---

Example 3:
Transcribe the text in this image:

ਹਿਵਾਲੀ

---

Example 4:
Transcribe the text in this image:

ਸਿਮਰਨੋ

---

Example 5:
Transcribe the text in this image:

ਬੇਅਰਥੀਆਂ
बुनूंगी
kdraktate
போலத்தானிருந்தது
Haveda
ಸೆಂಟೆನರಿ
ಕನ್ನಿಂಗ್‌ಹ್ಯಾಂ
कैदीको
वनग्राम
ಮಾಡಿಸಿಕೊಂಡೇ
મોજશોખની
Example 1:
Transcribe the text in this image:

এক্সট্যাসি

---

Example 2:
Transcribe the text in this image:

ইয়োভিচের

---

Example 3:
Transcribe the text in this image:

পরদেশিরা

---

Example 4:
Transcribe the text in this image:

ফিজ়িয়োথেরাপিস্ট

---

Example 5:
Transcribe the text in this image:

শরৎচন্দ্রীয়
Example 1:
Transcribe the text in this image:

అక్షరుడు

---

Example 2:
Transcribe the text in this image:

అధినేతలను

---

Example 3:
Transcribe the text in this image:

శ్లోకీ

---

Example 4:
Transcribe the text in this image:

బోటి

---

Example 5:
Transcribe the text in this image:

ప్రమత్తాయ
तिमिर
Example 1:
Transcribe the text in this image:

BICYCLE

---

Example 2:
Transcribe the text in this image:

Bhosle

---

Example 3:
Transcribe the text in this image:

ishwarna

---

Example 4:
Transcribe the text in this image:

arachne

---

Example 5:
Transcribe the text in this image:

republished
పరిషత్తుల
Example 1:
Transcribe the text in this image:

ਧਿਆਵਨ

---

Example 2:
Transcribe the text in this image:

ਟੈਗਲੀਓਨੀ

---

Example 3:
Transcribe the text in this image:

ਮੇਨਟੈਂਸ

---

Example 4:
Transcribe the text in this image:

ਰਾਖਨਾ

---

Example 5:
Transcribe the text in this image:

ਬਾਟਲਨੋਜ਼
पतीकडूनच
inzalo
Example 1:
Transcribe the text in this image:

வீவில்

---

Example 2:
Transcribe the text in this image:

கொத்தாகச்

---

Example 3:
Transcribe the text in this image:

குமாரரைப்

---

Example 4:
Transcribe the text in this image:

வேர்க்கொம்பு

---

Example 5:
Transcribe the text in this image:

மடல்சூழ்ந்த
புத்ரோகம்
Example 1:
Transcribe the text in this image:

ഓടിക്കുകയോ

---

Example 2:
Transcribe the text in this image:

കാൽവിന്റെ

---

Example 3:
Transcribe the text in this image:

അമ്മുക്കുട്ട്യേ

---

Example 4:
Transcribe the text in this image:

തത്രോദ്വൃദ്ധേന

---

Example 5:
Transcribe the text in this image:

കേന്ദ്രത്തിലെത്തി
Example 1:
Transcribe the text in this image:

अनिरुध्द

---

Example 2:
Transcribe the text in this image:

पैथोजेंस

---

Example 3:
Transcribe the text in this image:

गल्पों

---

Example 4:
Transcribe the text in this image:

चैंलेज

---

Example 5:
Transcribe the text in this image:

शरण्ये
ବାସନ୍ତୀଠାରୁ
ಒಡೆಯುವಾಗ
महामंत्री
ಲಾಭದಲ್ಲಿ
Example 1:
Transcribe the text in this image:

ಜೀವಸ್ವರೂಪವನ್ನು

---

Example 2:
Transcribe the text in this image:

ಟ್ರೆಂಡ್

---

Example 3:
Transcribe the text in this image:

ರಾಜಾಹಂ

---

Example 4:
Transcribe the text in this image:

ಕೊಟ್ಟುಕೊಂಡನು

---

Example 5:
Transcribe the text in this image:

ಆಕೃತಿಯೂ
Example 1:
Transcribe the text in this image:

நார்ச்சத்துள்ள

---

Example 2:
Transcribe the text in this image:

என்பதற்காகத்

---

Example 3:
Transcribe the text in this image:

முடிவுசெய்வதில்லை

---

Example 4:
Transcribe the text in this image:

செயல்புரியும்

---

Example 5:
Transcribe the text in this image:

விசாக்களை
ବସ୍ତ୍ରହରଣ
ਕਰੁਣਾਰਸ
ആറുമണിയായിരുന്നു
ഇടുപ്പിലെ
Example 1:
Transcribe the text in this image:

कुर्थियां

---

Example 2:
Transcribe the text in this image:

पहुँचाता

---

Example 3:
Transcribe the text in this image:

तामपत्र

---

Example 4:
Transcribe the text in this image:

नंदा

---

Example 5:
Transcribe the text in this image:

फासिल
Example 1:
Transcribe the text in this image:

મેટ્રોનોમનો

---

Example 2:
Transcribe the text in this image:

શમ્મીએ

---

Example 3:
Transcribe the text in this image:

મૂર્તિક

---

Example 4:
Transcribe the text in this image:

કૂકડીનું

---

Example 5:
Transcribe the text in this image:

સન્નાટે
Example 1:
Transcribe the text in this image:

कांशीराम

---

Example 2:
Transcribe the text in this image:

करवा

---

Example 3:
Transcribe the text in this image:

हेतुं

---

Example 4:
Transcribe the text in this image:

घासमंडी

*-*-*

Your answer should be all of the records, transcribed exactly.

WRITTEN ANSWER:
---

Example 3:
Transcribe the text in this image:

ਹਿਵਾਲੀ

---

Example 4:
Transcribe the text in this image:

ਸਿਮਰਨੋ

---

Example 5:
Transcribe the text in this image:

ਬੇਅਰਥੀਆਂ
बुनूंगी
kdraktate
போலத்தானிருந்தது
Haveda
ಸೆಂಟೆನರಿ
ಕನ್ನಿಂಗ್‌ಹ್ಯಾಂ
कैदीको
वनग्राम
ಮಾಡಿಸಿಕೊಂಡೇ
મોજશોખની
Example 1:
Transcribe the text in this image:

এক্সট্যাসি

---

Example 2:
Transcribe the text in this image:

ইয়োভিচের

---

Example 3:
Transcribe the text in this image:

পরদেশিরা

---

Example 4:
Transcribe the text in this image:

ফিজ়িয়োথেরাপিস্ট

---

Example 5:
Transcribe the text in this image:

শরৎচন্দ্রীয়
Example 1:
Transcribe the text in this image:

అక్షరుడు

---

Example 2:
Transcribe the text in this image:

అధినేతలను

---

Example 3:
Transcribe the text in this image:

శ్లోకీ

---

Example 4:
Transcribe the text in this image:

బోటి

---

Example 5:
Transcribe the text in this image:

ప్రమత్తాయ
तिमिर
Example 1:
Transcribe the text in this image:

BICYCLE

---

Example 2:
Transcribe the text in this image:

Bhosle

---

Example 3:
Transcribe the text in this image:

ishwarna

---

Example 4:
Transcribe the text in this image:

arachne

---

Example 5:
Transcribe the text in this image:

republished
పరిషత్తుల
Example 1:
Transcribe the text in this image:

ਧਿਆਵਨ

---

Example 2:
Transcribe the text in this image:

ਟੈਗਲੀਓਨੀ

---

Example 3:
Transcribe the text in this image:

ਮੇਨਟੈਂਸ

---

Example 4:
Transcribe the text in this image:

ਰਾਖਨਾ

---

Example 5:
Transcribe the text in this image:

ਬਾਟਲਨੋਜ਼
पतीकडूनच
inzalo
Example 1:
Transcribe the text in this image:

வீவில்

---

Example 2:
Transcribe the text in this image:

கொத்தாகச்

---

Example 3:
Transcribe the text in this image:

குமாரரைப்

---

Example 4:
Transcribe the text in this image:

வேர்க்கொம்பு

---

Example 5:
Transcribe the text in this image:

மடல்சூழ்ந்த
புத்ரோகம்
Example 1:
Transcribe the text in this image:

ഓടിക്കുകയോ

---

Example 2:
Transcribe the text in this image:

കാൽവിന്റെ

---

Example 3:
Transcribe the text in this image:

അമ്മുക്കുട്ട്യേ

---

Example 4:
Transcribe the text in this image:

തത്രോദ്വൃദ്ധേന

---

Example 5:
Transcribe the text in this image:

കേന്ദ്രത്തിലെത്തി
Example 1:
Transcribe the text in this image:

अनिरुध्द

---

Example 2:
Transcribe the text in this image:

पैथोजेंस

---

Example 3:
Transcribe the text in this image:

गल्पों

---

Example 4:
Transcribe the text in this image:

चैंलेज

---

Example 5:
Transcribe the text in this image:

शरण्ये
ବାସନ୍ତୀଠାରୁ
ಒಡೆಯುವಾಗ
महामंत्री
ಲಾಭದಲ್ಲಿ
Example 1:
Transcribe the text in this image:

ಜೀವಸ್ವರೂಪವನ್ನು

---

Example 2:
Transcribe the text in this image:

ಟ್ರೆಂಡ್

---

Example 3:
Transcribe the text in this image:

ರಾಜಾಹಂ

---

Example 4:
Transcribe the text in this image:

ಕೊಟ್ಟುಕೊಂಡನು

---

Example 5:
Transcribe the text in this image:

ಆಕೃತಿಯೂ
Example 1:
Transcribe the text in this image:

நார்ச்சத்துள்ள

---

Example 2:
Transcribe the text in this image:

என்பதற்காகத்

---

Example 3:
Transcribe the text in this image:

முடிவுசெய்வதில்லை

---

Example 4:
Transcribe the text in this image:

செயல்புரியும்

---

Example 5:
Transcribe the text in this image:

விசாக்களை
ବସ୍ତ୍ରହରଣ
ਕਰੁਣਾਰਸ
ആറുമണിയായിരുന്നു
ഇടുപ്പിലെ
Example 1:
Transcribe the text in this image:

कुर्थियां

---

Example 2:
Transcribe the text in this image:

पहुँचाता

---

Example 3:
Transcribe the text in this image:

तामपत्र

---

Example 4:
Transcribe the text in this image:

नंदा

---

Example 5:
Transcribe the text in this image:

फासिल
Example 1:
Transcribe the text in this image:

મેટ્રોનોમનો

---

Example 2:
Transcribe the text in this image:

શમ્મીએ

---

Example 3:
Transcribe the text in this image:

મૂર્તિક

---

Example 4:
Transcribe the text in this image:

કૂકડીનું

---

Example 5:
Transcribe the text in this image:

સન્નાટે
Example 1:
Transcribe the text in this image:

कांशीराम

---

Example 2:
Transcribe the text in this image:

करवा

---

Example 3:
Transcribe the text in this image:

हेतुं

---

Example 4:
Transcribe the text in this image:

घासमंडी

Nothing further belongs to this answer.